Figure 8: Common AI SoC with high speed, high bandwidth, memory, host to accelerator, and high speed Die to Die interfaces for scaling multiple AI accelerators.

The Moving Targets and the Segmentation of Edge Computing

If we take a closer look at the different types of needs for edge computing we will see the regional data centers, local servers, and aggregation gateways have different compute, latency, and power needs. Future requirements are clearly focused on lowering the latency of the round trip response, lowering the power of the specific edge application and ensuring there is enough processing capabilities to handle the specific tasks.
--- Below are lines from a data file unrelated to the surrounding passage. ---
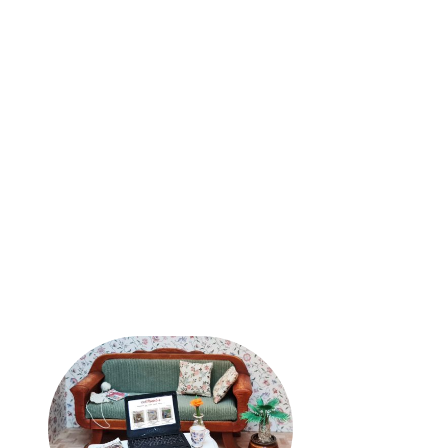
Zahlung und Versand
AGB
Widerrufsrecht
Datenschutz
Abonnement kündigen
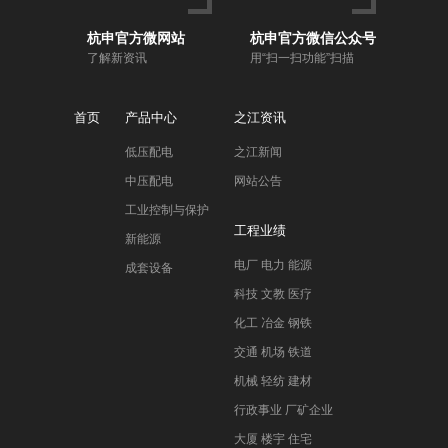
杭申官方微网站
杭申官方微信公众号
了解新资讯
用“扫一扫功能”扫描
首页
产品中心
之江资讯
低压配电
之江新闻
中压配电
网站公告
工业控制与保护
工程业绩
新能源
电厂 电力 能源
成套设备
科技 文教 医疗
化工 冶金 钢铁
交通 机场 铁道
机械 轻纺 建材
行政事业 厂矿企业
大厦 楼宇 住宅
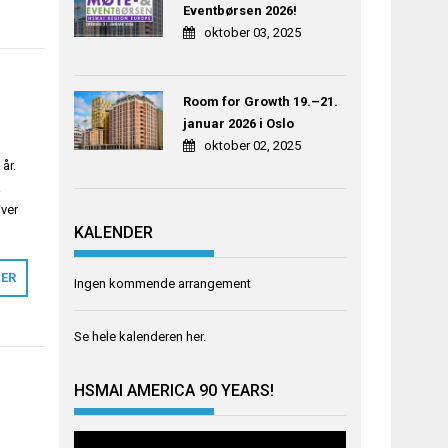
Eventbørsen 2026!
oktober 03, 2025
Room for Growth 19.–21.
januar 2026 i Oslo
oktober 02, 2025
år.
a
iver
KALENDER
MER
Ingen kommende arrangement
Se hele kalenderen
her
.
HSMAI AMERICA 90 YEARS!
Videoavspiller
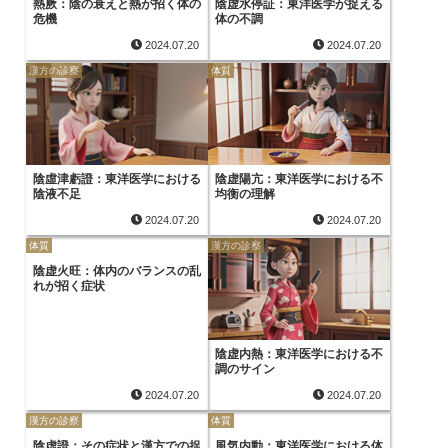
熱厥：陰の衰えと熱が招く体の
陰虚水停証：東洋医学が捉える
危機
体の不調
2024.07.20
2024.07.20
漢方の診察
体質
陰虛津虧證：東洋医学における
陰虚陽亢：東洋医学における不
陰液不足
均衡の理解
2024.07.20
2024.07.20
体質
漢方の診察
陰虚火旺：体内のバランスの乱
れが招く症状
陰虚内熱：東洋医学における不
調のサイン
2024.07.20
2024.07.20
漢方の診察
体質
陰虚證：その症状と漢方での捉
風気内動：東洋医学における体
Power consumed by the servers SoCs differs based on the latency and processing requirements. Next-generation solutions will not only lower latency and lower power, but also include AI capabilities, in particular AI accelerators. The performance of these AI accelerators also changes based on the scaling of these needs.

It is evident, however, that AI and edge computing requirements are rapidly changing and many of the solutions we see today have progressed multiple times over the past 2 years and will continue to do so. Today’s performance can be categorized but the numbers will continue to move, increasing performance, decreasing power, and lowering overall latency.
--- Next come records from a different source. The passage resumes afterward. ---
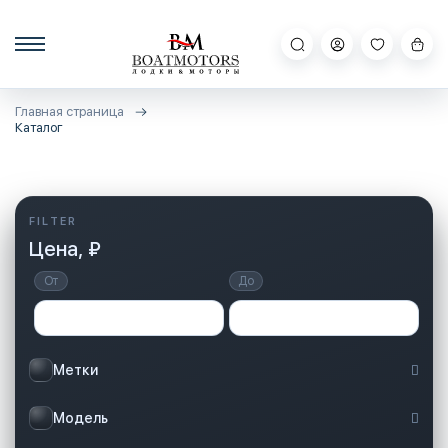
Главная страница
Каталог
Цена, ₽
От
До
Метки
Модель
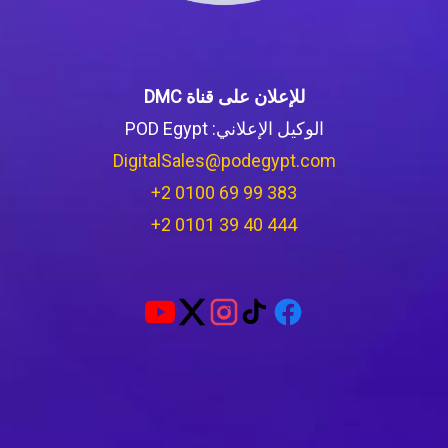
للإعلان على قناة DMC
الوكيل الإعلاني: POD Egypt
DigitalSales@podegypt.com
‪+2 0100 69 99 383‬
‪+2 0101 39 40 444‬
Figure 9: The next generation of server SoCs and the addition of AI accelerators will make edge computing even faster.

Conclusion

Edge computing is a very important aspect of enabling faster connectivity. It will bring cloud services closer to the edge devices. It will lower latency and provide new applications and services to consumers. It will proliferate AI capabilities, moving them out of the cloud. And it will be the basic technology that enables future hybrid computing where computing decisions can be made real time locally, in the cloud or at the device based on latency needs, power needs and overall storage and performance needs.